Tobacco buyout issue may influence election

Last year, folks were saying that if a tobacco quota buyout was going to happen it would have to happen then. Last year turned into 2004 and the stakes became higher.

It seems the tobacco buyout issue is playing a role in the race for the U.S. Senate to replace John Edwards of North Carolina.

Richard Burr, a Republican U.S. representative from North Carolina is facing Erskine Bowles, a Democrat who was Chief of Staff in the Clinton Administration. The tobacco buyout issue has been a prominent feature of talks leading up to the election later this year.

In the House and Senate, bills have been introduced that would link Food and Drug Administration authority over tobacco products. Some have said that the FDA authority would be necessary in order to pass a tobacco buyout bill. It's been an area of heated debate among cigarette manufacturers. Philip Morris and R.J. Reynolds have been at odds over the FDA issue.

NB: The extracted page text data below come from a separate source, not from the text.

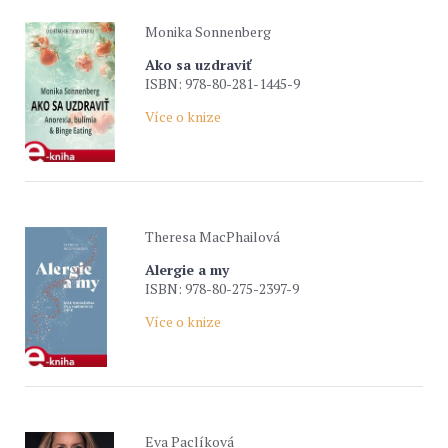
Monika Sonnenberg
Ako sa uzdraviť
ISBN: 978-80-281-1445-9
Více o knize
Theresa MacPhailová
Alergie a my
ISBN: 978-80-275-2397-9
Více o knize
Eva Paclíková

In the U.S. Senate, Sens. Mike DeWine (R-Ohio) and Edward Kennedy (D-Mass.) introduced legislation that would give FDA authority to regulate cigarettes and other tobacco products. In the House, U.S. Rep. Tom Davis (R-Va.) and Henry Waxman (D-Calif.) introduced companion legislation that would give FDA authority over cigarettes and tobacco products.

In the House, tobacco-state legislators included tobacco reform legislation in an update version of a bill introduced by Reps. Bill Jenkins (R-Tenn.) and Mike McIntrye (D-N.C.) and co-sponsored by a group of 40 members of Congress. The reform package provides growers and quota holders with $9.6 billion in compensation over five years. It would also end the depression-ear program and introduce free market reforms.

It's still the hope of growers and quota owners alike that Congress will pass a buyout. They're running out of quota.

Elsewhere in the political realm, a story of opposition to the Navy's plan to build an outlying land field on 30,000 acres in eastern North Carolina is notable for its success.

Farmers and residents joined with groups such as the Sierra Club and the Audubon Society to fight the proposed $186.5 million project, which would provide the Navy with a military landing field about halfway between Cherry Point, N.C., and southeast Virginia. The opponents of the project cite its proximity to the Pocosin Lakes National Wildlife Refuge and claimed that the Navy failed to take a hard look at the environmental impacts of the proposal.

Earlier this year, a federal judge issued a preliminary injunction prohibiting the Navy from directly or indirectly taking any further action to build the proposed land field in North Carolina.

In addition, North Carolina Gov. Mike Easley's office and the Navy agreed to form a 17- member group to study the proposal.

There are a number of issues at play, including a state whose economy relies heavily on its military bases.